**Problem to work on:** The project description below on chimpanzee gestural communication says human languages can be "potentially open-ended despite being based on a limited number of initial components." In one to three sentences, explain why it says this is possible.

**Extract to read:**
__________
Compositional Structures in Chimpanzee Gestural Communication

Project Participants

Project Description

In linguistics, scholars have traditionally differentiated between two typical properties of human language: combinatoriality and compositionality. Although these terms are not consistently used in literature, combinatoriality generally refers to the ability to combine meaningless sounds into meaningful morphemes and words, whereas compositionality usually refers to the ability to further recombine already meaningful elements (i.e. morphemes and words) into new elements with novel meanings (Hockett 1960; de Boer et al. 2012). Therefore, combinatoriality and compositionality convey both productivity and flexibility to human languages, allowing them to become potentially open-ended despite being based on a limited number of initial components (Chomsky 1981; Fitch 2010; Jackendoff 2011; Werning et al. 2012). To date, combinatoriality and compositionality are generally considered universal properties of natural human languages that not only characterize spoken language, but also sign language and other forms of non-verbal communication, including emotion expression (e.g. Sandler & Lillo-Martin 2006; Cavicchio et al. 2018). 

For several decades, scholars have regarded compositionality as one of the hallmarks of human language, setting human communication apart from that of other animals (Hurford 2011). In the last years, however, experimental evidence has shown that several species do not only use complex repertoires to communicate with conspecifics, but that their communication systems also often show properties that had long been considered to be uniquely human. These studies, for instance, have provided abundant evidence of combinatoriality in the vocal communication systems of several non-human species (e.g. white-handed gibbons, Hylobates lar: Clarke et al. 2006; chestnut-crowned babblers, Pomatostomus ruficeps: Engesser et al. 2015; see Townsend et al. 2018, for a review). However, evidence of compositionality is unsurprisingly scanter. Important exceptions include Campbell’s monkeys (Cercopithecus campbelli), who can combine meaningful vocalizations into context-specific sequences (Ouattara et al. 2009a), and modify the meaning of their alarm calls by adding a suffix to the call (Ouattara et al. 2009b); and putty-nosed monkeys (Cercopithecus nictitans), who can combine specific alarm calls into new vocalizations that have a novel meaning (Arnold & Zuberbühler 2006, 2008). Among birds, evidence of compositionality has been found in pied babblers (Turdoides bicolor; Engesser et al. 2016), and in Japanese great tits (Parus minor), who react differently to single notes and to their combinations (Suzuki et al. 2016).
__________
**Data for review:**
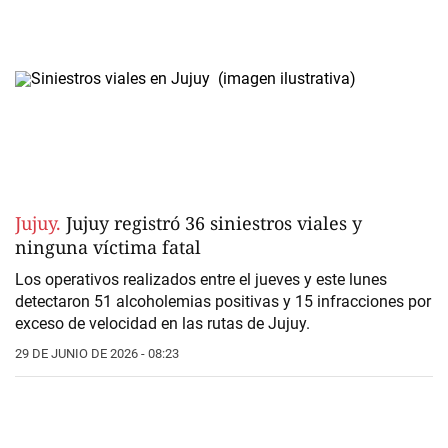
Jujuy.
Jujuy registró 36 siniestros viales y
ninguna víctima fatal
Los operativos realizados entre el jueves y este lunes
detectaron
51 alcoholemias positivas
y 15 infracciones por
exceso de velocidad en las
rutas de Jujuy.
29 DE JUNIO DE 2026 - 08:23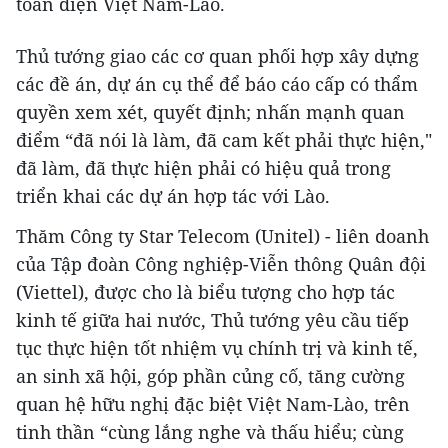
toàn diện Việt Nam-Lào.
Thủ tướng giao các cơ quan phối hợp xây dựng
các đề án, dự án cụ thể để báo cáo cấp có thẩm
quyền xem xét, quyết định; nhấn mạnh quan
điểm “đã nói là làm, đã cam kết phải thực hiện,"
đã làm, đã thực hiện phải có hiệu quả trong
triển khai các dự án hợp tác với Lào.
Thăm Công ty Star Telecom (Unitel) - liên doanh
của Tập đoàn Công nghiệp-Viễn thông Quân đội
(Viettel), được cho là biểu tượng cho hợp tác
kinh tế giữa hai nước, Thủ tướng yêu cầu tiếp
tục thực hiện tốt nhiệm vụ chính trị và kinh tế,
an sinh xã hội, góp phần củng cố, tăng cường
quan hệ hữu nghị đặc biệt Việt Nam-Lào, trên
tinh thần “cùng lắng nghe và thấu hiểu; cùng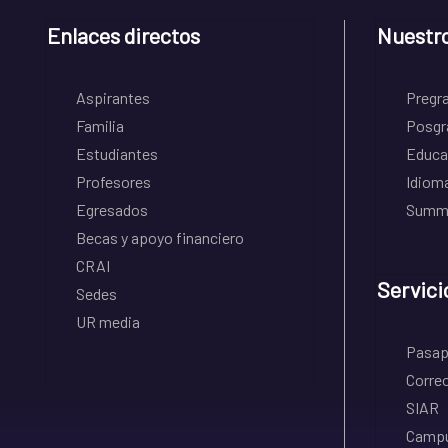
Enlaces directos
Nuestr
Aspirantes
Pregr
Familia
Posgr
Estudiantes
Educa
Profesores
Idiom
Egresados
Summe
Becas y apoyo financiero
CRAI
Servici
Sedes
UR media
Pasapo
Correo
SIAR
Campu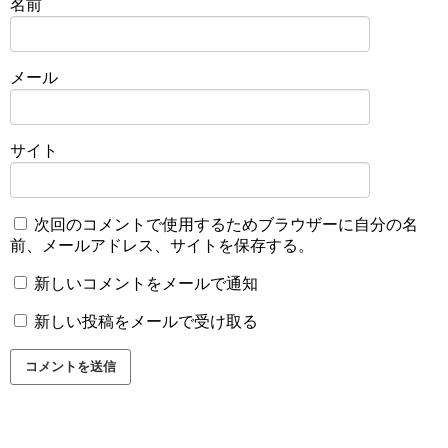
名前
メール
サイト
次回のコメントで使用するためブラウザーに自分の名
前、メールアドレス、サイトを保存する。
新しいコメントをメールで通知
新しい投稿をメールで受け取る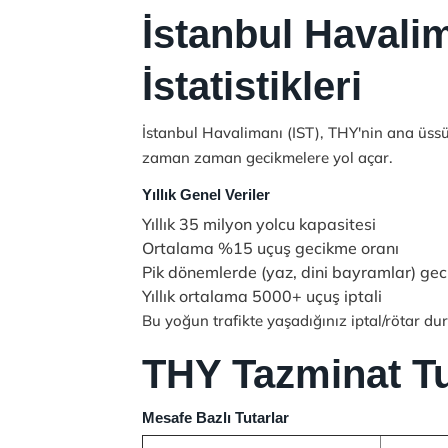
İstanbul Havali
İstatistikleri
İstanbul Havalimanı (IST)
, THY'nin ana üss
zaman zaman gecikmelere yol açar.
Yıllık Genel Veriler
Yıllık 35 milyon yolcu kapasitesi
Ortalama %15 uçuş gecikme oranı
Pik dönemlerde (yaz, dini bayramlar) gec
Yıllık ortalama 5000+ uçuş iptali
Bu yoğun trafikte yaşadığınız iptal/rötar du
THY Tazminat T
Mesafe Bazlı Tutarlar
__________
**Task output:** It is possible because of combinatoriality and compositionality. Combinatoriality lets meaningless sounds be combined into meaningful morphemes and words, and compositionality lets those meaningful elements be recombined into new elements with novel meanings. Together they give languages productivity and flexibility, so a limited set of starting components can yield an open-ended range of expression.